Dadurch fungiert Im Westen nichts Neues auch als Blaupause für zahlreiche Werke, die noch folgen sollten. Nur wenigen davon ist es so eindringlich gelungen wie Milestone, die Torturen an der Front spürbar und die Sinnlosigkeit des Krieges erfahrbar zu machen. Zu keinem Zeitpunkt findet er etwas Erbauliches daran, mit seinem Leben für etwas einzutreten, was für den Einzelnen belanglos scheint. Mehr als einmal wird deutlich, dass es sich bei den Opfern des Krieges nie um die Auslöser selbst handelt. An der Front gibt es kein Richtig oder Falsch, kein Gut und Böse – nicht einmal ein Vorn und Hinten. Im Angesicht des Todes gibt es weder Heldentat noch Taktik, überstehen kann nur derjenige, der sich einen Funken Menschlichkeit erhält.

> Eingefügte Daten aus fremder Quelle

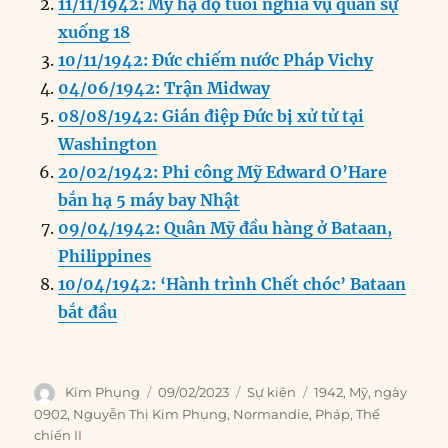
11/11/1942: Mỹ hạ độ tuổi nghĩa vụ quân sự
b
d
n
A
r
xuống 18
o
I
g
p
a
10/11/1942: Đức chiếm nước Pháp Vichy
o
n
er
p
m
04/06/1942: Trận Midway
k
08/08/1942: Gián điệp Đức bị xử tử tại
Washington
20/02/1942: Phi công Mỹ Edward O’Hare
bắn hạ 5 máy bay Nhật
09/04/1942: Quân Mỹ đầu hàng ở Bataan,
Philippines
10/04/1942: ‘Hành trình Chết chóc’ Bataan
bắt đầu
Author
Posted
Categories
Tags
Kim Phụng
09/02/2023
Sự kiện
1942
,
Mỹ
,
ngày
on
0902
,
Nguyễn Thị Kim Phụng
,
Normandie
,
Pháp
,
Thế
chiến II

Gleichsam inhaltlich wie formal arbeitet Milestone diesen Punkt heraus. Im Krieg sind alle Menschen gleich und so erlauben es die atmosphärisch dichten schwarz-weiß Bilder oftmals gar nicht, Freund und Feind voneinander zu unterscheiden. Desillusioniert werden die Bande zur Heimat gekappt und durch Freundschaften an der Front ersetzt. Nach dem Krieg verläuft die Grenze nicht länger zwischen den verschiedenen Ländern, sondern nur noch zwischen denen, die an der Front waren und dem Rest der Gesellschaft. Ein Heimaturlaub nimmt vorweg, wie unmöglich ein normales Leben scheint. Der Krieg hinterlässt seine Spuren, sowohl äußerlich als auch innerlich, und scheint zur einzigen (Lebens)-Realität geworden zu sein. Ob tot oder lebendig, verloren sind sie alle. Gewinnen kann nur, wer den Krieg erst gar nicht zulässt.